Ajoutez à cela des élèves qui passeront plus de temps de formation en entreprises privées (12 semaines au lieu de 8), et ce sont des craintes légitimes sur les prochaines DGH (Dotation Globale Horaire) qui refont surface. En clair, moins d’heures d’enseignement qui pourraient conduire à des suppressions de poste.

Et la déclaration de Pap Ndiaye qui encourage les professeurs des filières concernées à se reconvertir n’a fait que mettre de l’huile sur le feu. Le ministre de l’Éducation nationale leur propose en effet de se tourner vers les métiers de professeurs en collège, professeurs des écoles, ou encore de travailler dans des « bureaux des entreprises », au sein des lycées, qui permettront aux élèves de trouver des stages. « On assiste au démontage de notre lycée professionnel », se désolent les professeurs du LP Jean Vigo.

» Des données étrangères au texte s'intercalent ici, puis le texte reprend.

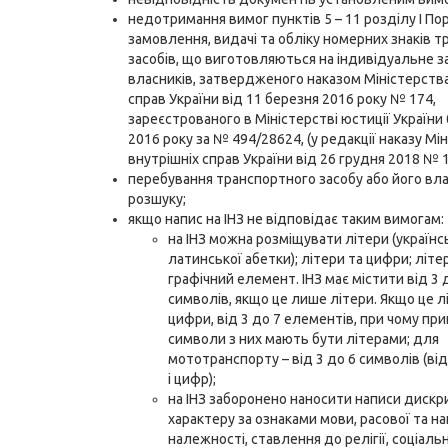
недотримання вимог пунктів 5 – 11 розділу І По
замовлення, видачі та обліку номерних знаків 
засобів, що виготовляються на індивідуальне з
власників, затвердженого наказом Міністерства
справ України від 11 березня 2016 року № 174,
зареєстрованого в Міністерстві юстиції України 
2016 року за № 494/28624, (у редакції наказу Мі
внутрішніх справ України від 26 грудня 2018 № 1
перебування транспортного засобу або його вла
розшуку;
якщо напис на ІНЗ не відповідає таким вимогам:
на ІНЗ можна розміщувати літери (українс
латинської абетки); літери та цифри; літе
графічний елемент. ІНЗ має містити від 3 
символів, якщо це лише літери. Якщо це л
цифри, від 3 до 7 елементів, при чому при
символи з них мають бути літерами; для
мототранспорту – від 3 до 6 символів (від
і цифр);
на ІНЗ заборонено наносити написи дискр
характеру за ознаками мови, расової та н
належності, ставлення до релігії, соціаль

« Des formations au rabais »

Les mesures qui accompagnent la réforme sont aussi dénoncées, et en particulier le « pacte » présenté comme une revalorisation (pouvant aller jusqu’à 7500 euros brut par an) en échange de missions supplémentaires (estimées à 10 à 15 heures supplémentaires par semaine). « C’est une tromperie. Travailler plus pour gagner plus n’est pas une revalorisation », pestent les professeurs, qui soulignent qu’on leur demandera plus de missions obligatoires pour bénéficier de cette revalorisation qu’à leurs collègues de lycée général. « Et il s’agit uniquement d’une prime accordée à des volontaires, pas d’une revalorisation des salaires. C’est diviser pour mieux régner face à des personnels qui se demandent s’il faut accepter un pacte, mais à qui on ne demande même pas de revaloriser leur contrat existant ». « Ils veulent nous faire passer en primes ce que l’on faisait déjà en heures supplémentaires », note aussi un professeur.

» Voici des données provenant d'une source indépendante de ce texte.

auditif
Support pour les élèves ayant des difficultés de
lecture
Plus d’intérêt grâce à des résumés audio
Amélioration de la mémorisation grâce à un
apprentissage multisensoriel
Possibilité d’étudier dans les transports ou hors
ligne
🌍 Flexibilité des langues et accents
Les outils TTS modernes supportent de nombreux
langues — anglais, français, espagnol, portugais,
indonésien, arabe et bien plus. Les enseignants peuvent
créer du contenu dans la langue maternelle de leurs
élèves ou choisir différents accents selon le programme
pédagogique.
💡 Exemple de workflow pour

Et au-delà de cette réforme, qui prévoit une formation obligatoire sur la « conduite du changement » et sur « les évolutions des cartes de formation » donc « sur les fermetures de filières », et qui est présentée sous la forme d’un pacte pour les professeurs volontaires avec une revalorisation salariale à la clé, les professeurs du LP Jean Vigo s’inquiètent pour l’avenir de leurs filières et celui de leurs élèves. « Avec cette réforme, on va leur proposer des formations au rabais, avec moins d’heures de cours, avec une carotte de 50 € par semaine. Les élèves voient que leur période de formation sera rémunérée, mais ils ne se rendent pas compte que pour des périodes plus longues qu’auparavant, cela fait à peine une vingtaine d’euros par semaine, et payée par vos impôts. Une main-d’œuvre vraiment pas chère pour les entreprises ! ».

« Jusqu’alors on formait à un métier, demain on formera à des tâches », constatent les PLP, qui attendent lundi 12 juin et une rencontre avec la proviseure Sylvie Pierot pour en savoir plus quant au sort qui leur est réservé pour la prochaine rentrée.